Across the region, wetlands have been reclaimed for housing, waterways narrowed by development and natural drainage channels obstructed by expanding settlements. These decisions may create valuable land for immediate development, but they also reduce the landscape’s natural ability to absorb excess rainfall.
Concrete replaces soil. Buildings replace wetlands. Water that once spread naturally across open land is forced into increasingly limited channels until those channels can no longer hold them. The consequence is not just flooding. It is a city whose own development is inversely proportional to its vulnerability.
Climate Change Is Raising the Risk, however Governance Determines the Impact.
Climate change cannot be excluded from the conversation around flooding. More intense rainfall means that governments must now plan for extreme weather conditions. Infrastructure designed for yesterday’s climate may no longer be sufficient for today’s reality.
But climate change does not automatically determine the scale of disaster. Cities with effective drainage systems, protected wetlands, strict enforcement of planning regulations and investments in climate adaptation are generally better positioned to withstand extreme rainfall than cities where these systems are weak or poorly maintained.
This is why climate adaptation has become as important as climate mitigation. West Africa cannot prevent every storm. But it can reduce the damage those storms cause.
The Cycle of Reactive Governance
Another pattern has become increasingly visible across the region. After every major flood, governments mobilise emergency responders, announce relief packages, visit affected communities and promise longer-term interventions.
These responses save lives and provide critical support to affected families. Yet they also reveal a deeper problem. The same emergency conversations return every rainy season.
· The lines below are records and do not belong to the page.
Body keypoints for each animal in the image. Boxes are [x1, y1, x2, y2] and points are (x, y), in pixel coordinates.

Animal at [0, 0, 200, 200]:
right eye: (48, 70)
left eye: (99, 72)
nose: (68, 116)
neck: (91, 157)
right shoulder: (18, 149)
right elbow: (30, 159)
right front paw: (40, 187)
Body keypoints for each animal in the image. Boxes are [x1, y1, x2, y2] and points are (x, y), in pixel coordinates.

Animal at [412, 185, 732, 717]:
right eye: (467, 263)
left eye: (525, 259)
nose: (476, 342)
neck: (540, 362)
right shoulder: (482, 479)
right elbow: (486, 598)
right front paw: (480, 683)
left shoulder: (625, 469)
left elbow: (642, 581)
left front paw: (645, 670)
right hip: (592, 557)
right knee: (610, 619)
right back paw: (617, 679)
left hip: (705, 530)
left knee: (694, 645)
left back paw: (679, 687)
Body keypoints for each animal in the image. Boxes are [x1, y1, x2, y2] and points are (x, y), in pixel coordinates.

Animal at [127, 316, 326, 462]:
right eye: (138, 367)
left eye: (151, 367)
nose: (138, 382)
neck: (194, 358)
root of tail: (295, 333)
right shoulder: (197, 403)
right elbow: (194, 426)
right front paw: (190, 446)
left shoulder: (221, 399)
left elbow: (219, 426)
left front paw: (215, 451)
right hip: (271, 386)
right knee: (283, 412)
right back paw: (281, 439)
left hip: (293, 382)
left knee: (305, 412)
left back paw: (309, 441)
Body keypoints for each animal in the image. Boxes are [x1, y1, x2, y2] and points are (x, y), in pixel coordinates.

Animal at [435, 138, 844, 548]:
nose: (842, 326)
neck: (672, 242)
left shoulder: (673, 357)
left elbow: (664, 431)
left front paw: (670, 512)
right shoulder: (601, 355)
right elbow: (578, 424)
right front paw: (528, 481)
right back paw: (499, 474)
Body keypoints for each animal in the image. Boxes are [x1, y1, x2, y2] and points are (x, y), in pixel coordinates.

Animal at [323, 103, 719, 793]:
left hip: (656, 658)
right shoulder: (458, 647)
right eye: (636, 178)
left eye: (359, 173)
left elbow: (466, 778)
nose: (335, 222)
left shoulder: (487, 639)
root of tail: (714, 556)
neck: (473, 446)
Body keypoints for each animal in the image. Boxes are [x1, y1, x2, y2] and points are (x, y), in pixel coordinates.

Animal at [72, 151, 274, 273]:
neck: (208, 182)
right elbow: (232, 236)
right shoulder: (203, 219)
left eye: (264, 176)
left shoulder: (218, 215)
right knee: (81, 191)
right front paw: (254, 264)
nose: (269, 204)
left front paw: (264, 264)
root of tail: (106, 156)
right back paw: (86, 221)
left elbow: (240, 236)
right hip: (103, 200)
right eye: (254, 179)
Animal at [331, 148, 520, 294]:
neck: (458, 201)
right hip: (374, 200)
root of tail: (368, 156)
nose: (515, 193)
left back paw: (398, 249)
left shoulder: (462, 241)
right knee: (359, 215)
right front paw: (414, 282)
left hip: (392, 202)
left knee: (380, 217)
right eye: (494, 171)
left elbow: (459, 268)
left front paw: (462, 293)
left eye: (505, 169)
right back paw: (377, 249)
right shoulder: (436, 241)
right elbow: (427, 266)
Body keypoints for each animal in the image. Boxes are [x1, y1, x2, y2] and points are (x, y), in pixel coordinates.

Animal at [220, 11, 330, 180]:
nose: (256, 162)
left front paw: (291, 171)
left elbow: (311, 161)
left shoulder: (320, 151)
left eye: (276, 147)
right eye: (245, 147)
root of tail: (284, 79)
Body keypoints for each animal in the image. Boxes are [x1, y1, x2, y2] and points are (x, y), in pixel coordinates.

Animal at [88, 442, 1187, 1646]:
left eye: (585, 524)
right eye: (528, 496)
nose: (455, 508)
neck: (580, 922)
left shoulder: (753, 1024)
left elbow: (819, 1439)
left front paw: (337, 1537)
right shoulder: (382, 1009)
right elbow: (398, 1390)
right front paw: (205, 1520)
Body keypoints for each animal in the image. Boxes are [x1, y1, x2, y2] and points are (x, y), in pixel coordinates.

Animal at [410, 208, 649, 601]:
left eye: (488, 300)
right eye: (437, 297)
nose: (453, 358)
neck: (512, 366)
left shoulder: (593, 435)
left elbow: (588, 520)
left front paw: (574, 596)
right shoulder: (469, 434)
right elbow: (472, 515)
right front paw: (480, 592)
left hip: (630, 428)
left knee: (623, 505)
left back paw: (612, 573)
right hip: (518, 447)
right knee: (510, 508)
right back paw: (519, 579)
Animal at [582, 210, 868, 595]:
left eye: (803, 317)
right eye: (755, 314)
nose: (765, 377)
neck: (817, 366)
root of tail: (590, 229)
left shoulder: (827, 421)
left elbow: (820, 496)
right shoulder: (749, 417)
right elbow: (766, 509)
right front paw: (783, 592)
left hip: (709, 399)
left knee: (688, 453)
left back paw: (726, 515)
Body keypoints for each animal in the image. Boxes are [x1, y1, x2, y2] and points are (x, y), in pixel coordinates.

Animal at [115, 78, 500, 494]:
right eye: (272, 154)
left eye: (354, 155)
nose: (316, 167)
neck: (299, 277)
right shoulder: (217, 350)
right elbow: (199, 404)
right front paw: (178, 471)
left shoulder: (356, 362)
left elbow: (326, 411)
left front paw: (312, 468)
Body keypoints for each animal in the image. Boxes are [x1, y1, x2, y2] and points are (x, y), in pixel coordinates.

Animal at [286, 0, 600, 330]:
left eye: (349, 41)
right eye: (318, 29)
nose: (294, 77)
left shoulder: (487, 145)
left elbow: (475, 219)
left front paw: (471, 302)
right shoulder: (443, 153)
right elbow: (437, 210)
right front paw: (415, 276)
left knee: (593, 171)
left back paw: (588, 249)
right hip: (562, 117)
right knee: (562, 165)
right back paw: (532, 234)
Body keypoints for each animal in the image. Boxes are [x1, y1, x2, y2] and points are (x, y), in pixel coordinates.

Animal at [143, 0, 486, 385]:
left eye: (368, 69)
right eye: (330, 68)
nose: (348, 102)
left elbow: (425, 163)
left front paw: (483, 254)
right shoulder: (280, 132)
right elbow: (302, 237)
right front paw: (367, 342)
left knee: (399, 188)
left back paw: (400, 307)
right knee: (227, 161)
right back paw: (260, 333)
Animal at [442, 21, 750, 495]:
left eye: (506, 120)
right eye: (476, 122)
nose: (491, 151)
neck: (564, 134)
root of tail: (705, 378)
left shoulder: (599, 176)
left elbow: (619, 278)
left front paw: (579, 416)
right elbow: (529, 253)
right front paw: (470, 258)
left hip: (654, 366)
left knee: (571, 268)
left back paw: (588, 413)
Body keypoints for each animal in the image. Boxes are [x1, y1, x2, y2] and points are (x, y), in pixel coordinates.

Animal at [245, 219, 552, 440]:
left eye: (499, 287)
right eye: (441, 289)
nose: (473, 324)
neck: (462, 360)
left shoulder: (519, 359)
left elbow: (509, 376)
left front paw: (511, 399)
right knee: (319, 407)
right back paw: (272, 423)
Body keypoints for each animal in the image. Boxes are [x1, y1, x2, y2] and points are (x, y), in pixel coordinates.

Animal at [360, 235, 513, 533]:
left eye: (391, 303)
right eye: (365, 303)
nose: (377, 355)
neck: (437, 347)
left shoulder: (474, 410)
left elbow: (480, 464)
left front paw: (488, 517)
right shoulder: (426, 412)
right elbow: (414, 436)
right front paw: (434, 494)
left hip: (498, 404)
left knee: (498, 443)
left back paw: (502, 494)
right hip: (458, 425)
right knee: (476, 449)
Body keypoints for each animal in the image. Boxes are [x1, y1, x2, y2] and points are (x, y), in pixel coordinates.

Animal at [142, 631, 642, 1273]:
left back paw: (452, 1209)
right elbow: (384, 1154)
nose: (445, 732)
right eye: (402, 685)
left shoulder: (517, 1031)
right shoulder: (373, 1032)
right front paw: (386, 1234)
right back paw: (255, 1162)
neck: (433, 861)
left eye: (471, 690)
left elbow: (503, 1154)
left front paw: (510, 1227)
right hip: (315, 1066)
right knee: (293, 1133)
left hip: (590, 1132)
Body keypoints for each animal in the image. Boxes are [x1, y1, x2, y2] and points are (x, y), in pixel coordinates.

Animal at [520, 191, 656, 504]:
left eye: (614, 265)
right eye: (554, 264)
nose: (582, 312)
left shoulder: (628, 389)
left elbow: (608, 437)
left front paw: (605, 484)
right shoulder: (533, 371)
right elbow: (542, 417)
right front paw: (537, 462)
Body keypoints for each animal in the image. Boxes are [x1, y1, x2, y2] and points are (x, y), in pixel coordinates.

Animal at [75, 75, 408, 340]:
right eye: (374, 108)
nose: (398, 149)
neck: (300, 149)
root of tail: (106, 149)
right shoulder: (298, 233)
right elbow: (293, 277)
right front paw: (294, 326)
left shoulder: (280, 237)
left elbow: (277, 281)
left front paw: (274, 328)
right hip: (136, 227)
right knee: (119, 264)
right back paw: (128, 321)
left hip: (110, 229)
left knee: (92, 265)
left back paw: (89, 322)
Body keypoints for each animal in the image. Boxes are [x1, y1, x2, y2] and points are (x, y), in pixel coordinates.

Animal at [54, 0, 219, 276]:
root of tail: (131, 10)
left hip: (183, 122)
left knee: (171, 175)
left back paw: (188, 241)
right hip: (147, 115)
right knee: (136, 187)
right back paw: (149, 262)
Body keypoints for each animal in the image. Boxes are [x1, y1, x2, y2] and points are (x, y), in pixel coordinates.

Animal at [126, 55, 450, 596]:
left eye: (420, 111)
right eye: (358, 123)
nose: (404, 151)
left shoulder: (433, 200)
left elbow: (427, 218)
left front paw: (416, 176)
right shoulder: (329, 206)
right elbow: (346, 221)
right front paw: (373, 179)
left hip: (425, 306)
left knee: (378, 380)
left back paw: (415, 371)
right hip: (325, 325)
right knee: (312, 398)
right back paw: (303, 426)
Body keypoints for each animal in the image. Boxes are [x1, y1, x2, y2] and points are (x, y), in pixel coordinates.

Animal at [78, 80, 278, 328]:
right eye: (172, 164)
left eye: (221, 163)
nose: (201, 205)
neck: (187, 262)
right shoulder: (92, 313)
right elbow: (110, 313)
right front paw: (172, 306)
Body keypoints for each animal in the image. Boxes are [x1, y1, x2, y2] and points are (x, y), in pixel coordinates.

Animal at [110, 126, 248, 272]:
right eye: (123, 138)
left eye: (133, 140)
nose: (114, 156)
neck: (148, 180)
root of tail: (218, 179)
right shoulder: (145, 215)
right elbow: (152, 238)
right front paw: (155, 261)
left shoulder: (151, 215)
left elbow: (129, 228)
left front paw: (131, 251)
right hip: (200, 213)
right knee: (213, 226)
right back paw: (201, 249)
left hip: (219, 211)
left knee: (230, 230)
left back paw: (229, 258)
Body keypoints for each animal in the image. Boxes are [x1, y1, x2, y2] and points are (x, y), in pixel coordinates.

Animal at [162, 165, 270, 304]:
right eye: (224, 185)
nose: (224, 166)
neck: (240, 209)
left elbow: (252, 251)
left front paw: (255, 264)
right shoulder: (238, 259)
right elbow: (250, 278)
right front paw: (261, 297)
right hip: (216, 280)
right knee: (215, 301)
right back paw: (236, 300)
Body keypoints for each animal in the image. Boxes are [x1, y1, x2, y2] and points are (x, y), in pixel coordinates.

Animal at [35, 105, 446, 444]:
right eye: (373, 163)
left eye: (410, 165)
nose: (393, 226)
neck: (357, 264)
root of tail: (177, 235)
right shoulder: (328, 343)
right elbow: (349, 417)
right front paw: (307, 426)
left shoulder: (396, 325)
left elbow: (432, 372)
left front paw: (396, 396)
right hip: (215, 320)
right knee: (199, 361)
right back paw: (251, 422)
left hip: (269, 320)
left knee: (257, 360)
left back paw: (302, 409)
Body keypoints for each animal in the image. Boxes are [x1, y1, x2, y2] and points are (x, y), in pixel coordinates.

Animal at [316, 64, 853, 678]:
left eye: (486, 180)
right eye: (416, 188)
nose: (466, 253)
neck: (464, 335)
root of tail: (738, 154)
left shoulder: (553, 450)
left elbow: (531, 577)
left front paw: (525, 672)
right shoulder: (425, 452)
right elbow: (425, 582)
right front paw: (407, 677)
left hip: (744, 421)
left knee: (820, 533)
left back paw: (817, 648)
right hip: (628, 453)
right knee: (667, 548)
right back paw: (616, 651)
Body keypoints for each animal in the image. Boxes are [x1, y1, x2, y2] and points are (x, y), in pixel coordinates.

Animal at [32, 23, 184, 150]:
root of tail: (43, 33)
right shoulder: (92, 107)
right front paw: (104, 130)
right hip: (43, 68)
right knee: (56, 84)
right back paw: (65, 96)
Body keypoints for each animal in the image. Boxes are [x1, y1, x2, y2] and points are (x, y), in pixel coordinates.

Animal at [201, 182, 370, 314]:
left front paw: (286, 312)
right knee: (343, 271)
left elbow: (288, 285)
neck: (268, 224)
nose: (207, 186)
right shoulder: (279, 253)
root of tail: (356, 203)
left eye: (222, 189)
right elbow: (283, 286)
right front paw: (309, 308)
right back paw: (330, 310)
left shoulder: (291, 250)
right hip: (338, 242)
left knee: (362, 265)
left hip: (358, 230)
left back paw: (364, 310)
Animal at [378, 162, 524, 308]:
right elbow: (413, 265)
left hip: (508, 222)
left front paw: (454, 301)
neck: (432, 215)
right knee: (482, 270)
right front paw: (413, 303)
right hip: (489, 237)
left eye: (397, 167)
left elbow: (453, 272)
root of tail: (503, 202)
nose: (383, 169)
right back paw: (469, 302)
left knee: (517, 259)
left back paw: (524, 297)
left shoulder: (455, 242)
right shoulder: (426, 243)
Relief funds are released after disaster strikes. Drainage systems are cleared after communities have already flooded. Planning reviews are announced after lives have already been lost. The region has become increasingly effective at responding to floods. The more difficult challenge is preventing them.
This distinction matters because disaster management is not only about emergency response. It is also about reducing future risk through proactive planning, stronger regulation, climate-resilient infrastructure and long-term investment.
Why This Matters
Urban Flooding is no longer simply an environmental issue.
It has become an economic issue, a housing issue, a public health issue and, increasingly, a governance issue. Every flooded market impacts livelihoods. Every damaged road slows economic activity. Every displaced family places additional pressure on already stretched public resources. As West Africa continues to urbanise, the question facing governments is becoming increasingly urgent.
Cities will continue to grow. Rainfall may continue to intensify. The real question is whether urban planning, infrastructure investment and governance will evolve quickly enough to meet this new reality. West Africa cannot stop the rain. But it can decide whether rain continues to become a disaster.